Баржа была большая и в одной из излучин она намертво села на песок. Первые трое суток капитан отца и его напарника как-то подкармливал, затем у него самого кончилась еда и оба журналиста стали по-настоящему голодать. На мели они сидели больше недели, наконец их стащили с песка и вывели на большую воду. Когда через два часа они благополучно причалили к Нукусской пристани, была уже ночь и в городе были закрыты все магазины и чайханы. Пошатываясь от слабости, отец и его напарник шли по узким без единого огонька улочкам между глухими глинобитными дуванами и вдруг учуяли сильный запах вяленой рыбы. Не сговариваясь, они пошли на него, как на маяк.
Метрах в пятистах от пристани они обнаружили три бурта в несколько метров высотой с наваленной прямо на землю рыбой. И вот отец рассказывал, что неизвестно почему, они не стали брать рыбу, которая лежала рядом, у их ног, а с трудом залезли на самый верх осыпающейся кучи и там, ничего не соображая от голода, принялись есть. Не слишком свежая сушеная рыба не та пища, с которой следует начинать после недельной голодовки. Наевшись, они отправились в обком, который, как и любой другой советский обком того времени, приноравливаясь к расписанию Сталина, работал всю ночь, до первых петухов. Отец, удивляясь сам себе, говорил, что почему-то сразу пойти в обком и попросить, чтобы их накормили, они с напарником постеснялись. В то время, пока он объяснял местному партийному боссу, куда, когда и зачем хочет поехать, что посмотреть и с кем поговорить, ноги его сами собой подкосились.
Очнулся отец уже на больничной койке, где врачи потом еще две недели с немалым трудом и немалым тщанием промывали их обоих и прочищали, удивляясь, что он и его напарник из этой истории, кажется, благополучно выпутаются.
* * *
Там же, в Нукусе — где потом, спустя шестьдесят лет, я оказался в археологической партии, почти в тех же местах, на тех же берегах, и видел почти ту же жизнь — какой-то врач долго уговаривал отца поехать на остров, лежащий в трех километрах ниже по течению, и посмотреть, как живут замечательные люди в замечательном совхозе, как они обрабатывают землю и сеют, растят и собирают урожай. В то же время как-то так выходило, что у этих людей есть серьезные проблемы, и только один отец, корреспондент центральной газеты, способен помочь в их невзгодах. В конце концов отец дал себя уговорить, и они то ли на моторной лодке, то ли на простой весельной поехали.
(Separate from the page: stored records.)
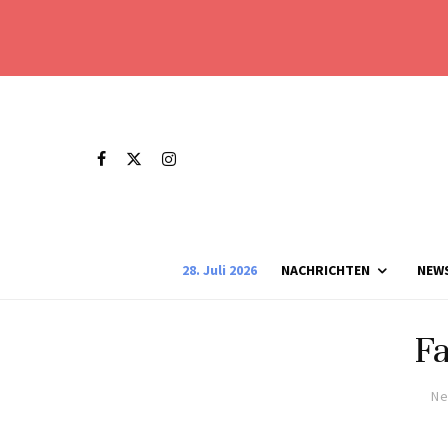
28. Juli 2026
NACHRICHTEN
NEW
Fa
Ne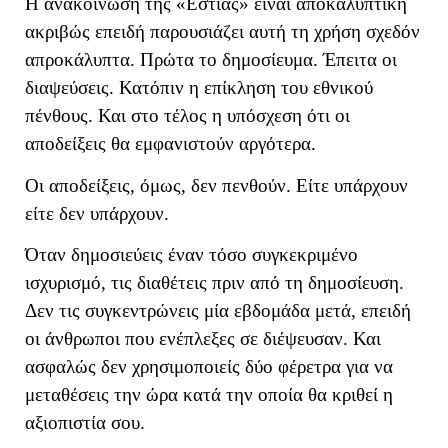
Η ανακοίνωση της «Εστίας» είναι αποκαλυπτική
ακριβώς επειδή παρουσιάζει αυτή τη χρήση σχεδόν
απροκάλυπτα. Πρώτα το δημοσίευμα. Έπειτα οι
διαψεύσεις. Κατόπιν η επίκληση του εθνικού
πένθους. Και στο τέλος η υπόσχεση ότι οι
αποδείξεις θα εμφανιστούν αργότερα.
Οι αποδείξεις, όμως, δεν πενθούν. Είτε υπάρχουν
είτε δεν υπάρχουν.
Όταν δημοσιεύεις έναν τόσο συγκεκριμένο
ισχυρισμό, τις διαθέτεις πριν από τη δημοσίευση.
Δεν τις συγκεντρώνεις μία εβδομάδα μετά, επειδή
οι άνθρωποι που ενέπλεξες σε διέψευσαν. Και
ασφαλώς δεν χρησιμοποιείς δύο φέρετρα για να
μεταθέσεις την ώρα κατά την οποία θα κριθεί η
αξιοπιστία σου.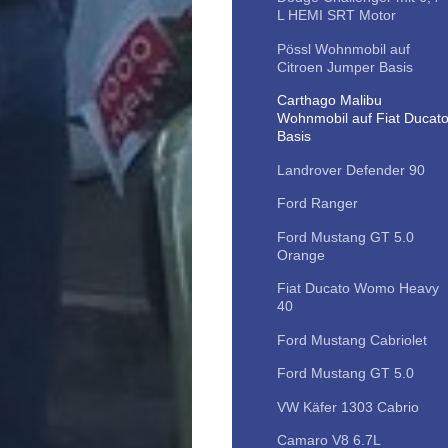
L HEMI SRT Motor
Pössl Wohnmobil auf
Citroen Jumper Basis
Carthago Malibu
Wohnmobil auf Fiat Ducat
Basis
Landrover Defender 90
Ford Ranger
Ford Mustang GT 5.0
Orange
Fiat Ducato Womo Heavy
40
Ford Mustang Cabriolet
Ford Mustang GT 5.0
VW Käfer 1303 Cabrio
Camaro V8 6.7L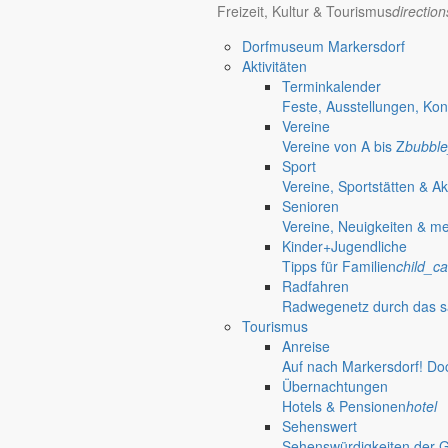
Freizeit, Kultur & Tourismus
directio
Dorfmuseum Markersdorf
Aktivitäten
Terminkalender
Feste, Ausstellungen, Kon
Vereine
Vereine von A bis Z
bubble
Sport
Vereine, Sportstätten & Ak
Senioren
Vereine, Neuigkeiten & m
Kinder+Jugendliche
Tipps für Familien
child_ca
Radfahren
Radwegenetz durch das s
Tourismus
Anreise
Auf nach Markersdorf! Do
Übernachtungen
Friedersdorf
Hotels & Pensionen
hotel
Pfaffendorf
Sehenswert
Jauernick-Buschbach
Sehenswürdigkeiten der 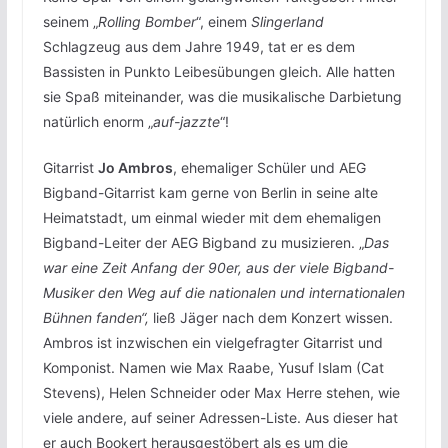
seinem „
Rolling Bomber
“, einem
Slingerland
Schlagzeug aus dem Jahre 1949, tat er es dem
Bassisten in Punkto Leibesübungen gleich. Alle hatten
sie Spaß miteinander, was die musikalische Darbietung
natürlich enorm „
auf-jazzte
“!
Gitarrist
Jo Ambros
, ehemaliger Schüler und AEG
Bigband-Gitarrist kam gerne von Berlin in seine alte
Heimatstadt, um einmal wieder mit dem ehemaligen
Bigband-Leiter der AEG Bigband zu musizieren. „
Das
war eine Zeit Anfang der 90er, aus der viele Bigband-
Musiker den Weg auf die nationalen und internationalen
Bühnen fanden“,
ließ Jäger nach dem Konzert wissen.
Ambros ist inzwischen ein vielgefragter Gitarrist und
Komponist. Namen wie Max Raabe, Yusuf Islam (Cat
Stevens), Helen Schneider oder Max Herre stehen, wie
viele andere, auf seiner Adressen-Liste. Aus dieser hat
er auch Bookert herausgestöbert als es um die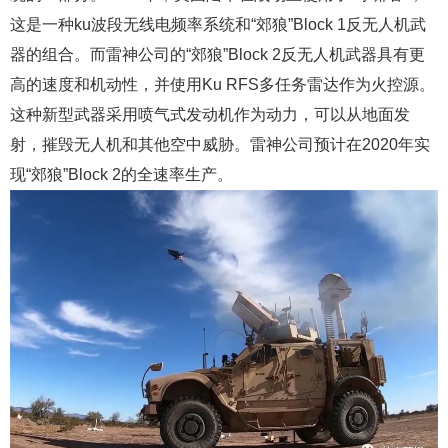
这是一种ku波段无线电频率系统和“郊狼”Block 1反无人机武
器的组合。而雷神公司的“郊狼”Block 2反无人机武器具有更
高的速度和机动性，并使用Ku RFS多任务雷达作为火控源。
这种新型武器采用喷气式发动机作为动力，可以从地面发
射，摧毁无人机和其他空中威胁。雷神公司预计在2020年实
现“郊狼”Block 2的全速率生产。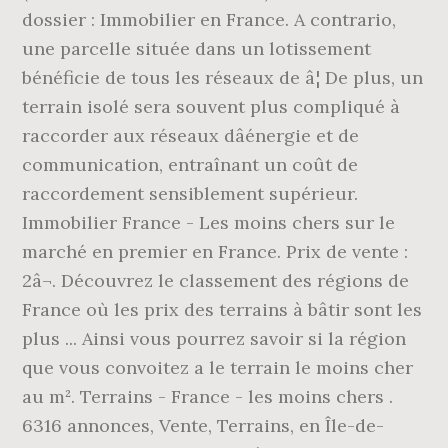
dossier : Immobilier en France. A contrario,
une parcelle située dans un lotissement
bénéficie de tous les réseaux de â¦ De plus, un
terrain isolé sera souvent plus compliqué à
raccorder aux réseaux dâénergie et de
communication, entraînant un coût de
raccordement sensiblement supérieur.
Immobilier France - Les moins chers sur le
marché en premier en France. Prix de vente :
2â¬. Découvrez le classement des régions de
France où les prix des terrains à bâtir sont les
plus ... Ainsi vous pourrez savoir si la région
que vous convoitez a le terrain le moins cher
au m². Terrains - France - les moins chers .
6316 annonces, Vente, Terrains, en Île-de-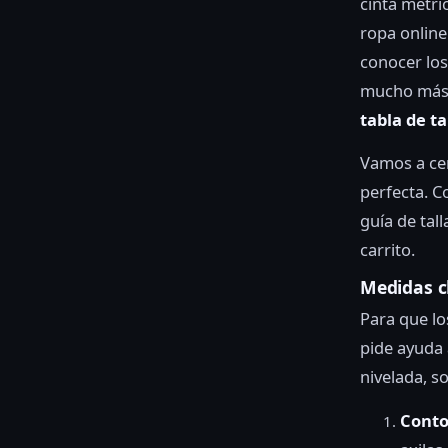
cinta métri
ropa online
conocer los
mucho más f
tabla de ta
Vamos a cen
perfecta. C
guía de tal
carrito.
Medidas c
Para que lo
pide ayuda 
nivelada, s
Conto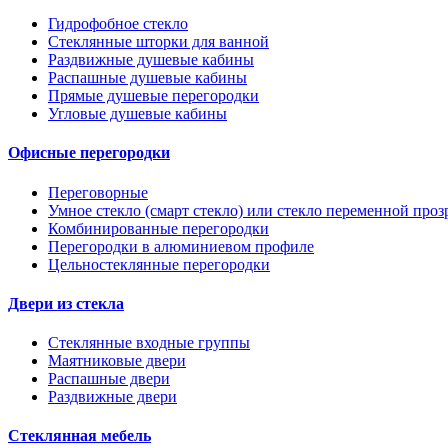
Гидрофобное стекло
Стеклянные шторки для ванной
Раздвижные душевые кабины
Распашные душевые кабины
Прямые душевые перегородки
Угловые душевые кабины
Офисные перегородки
Переговорные
Умное стекло (смарт стекло) или стекло переменной проз
Комбинированные перегородки
Перегородки в алюминиевом профиле
Цельностеклянные перегородки
Двери из стекла
Стеклянные входные группы
Маятниковые двери
Распашные двери
Раздвижные двери
Стеклянная мебель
Едва врач и отец сошли на берег, их окружила толпа прокаженных: люди кто без руки, кто без ноги, c оплывшими, изуродованными болезнью лицами, их жены с детьми, в большинстве совершенно здоровые. Оказалось, что на острове находится лепрозорий, и у больных, большая часть которых жили семьями в своих собственных глинобитных домишках и кормились с собственных же огородов, бездна конфликтов с администрацией лепрозория. В основном по поводу земли под этими самыми огородами и пастбищами. И вот, отец рассказывал, что он стоит в ужасе и не знает, что делать, а к нему тянутся десятки рук со всеми этими жалобами и просьбами, обращенными в Москву, с криками и надеждами, что там, в Москве, разберутся и помогут.
Но, в общем, делать ему было нечего: он стал брать эти жалобы, пожимать руки, которые ему протягивались для пожатия, обниматься с теми, кто хотел с ним обняться, одновременно помня (по образованию он был генетик), что никаких лекарств против лепры нету, а инкубационный период, который у чумы неделя или две, у проказы — то ли полтора, то ли два с половиной года. И все это время он, если не заболеет, будет отчаянно бояться заболеть. Впрочем, отец добавлял, что месяца через два или меньше он, вернувшись в Москву, об этом и думать забыл. А с жалобами тогда все уладилось, и, по словам написавшего ему врача, прокаженные считают его своим благодетелем.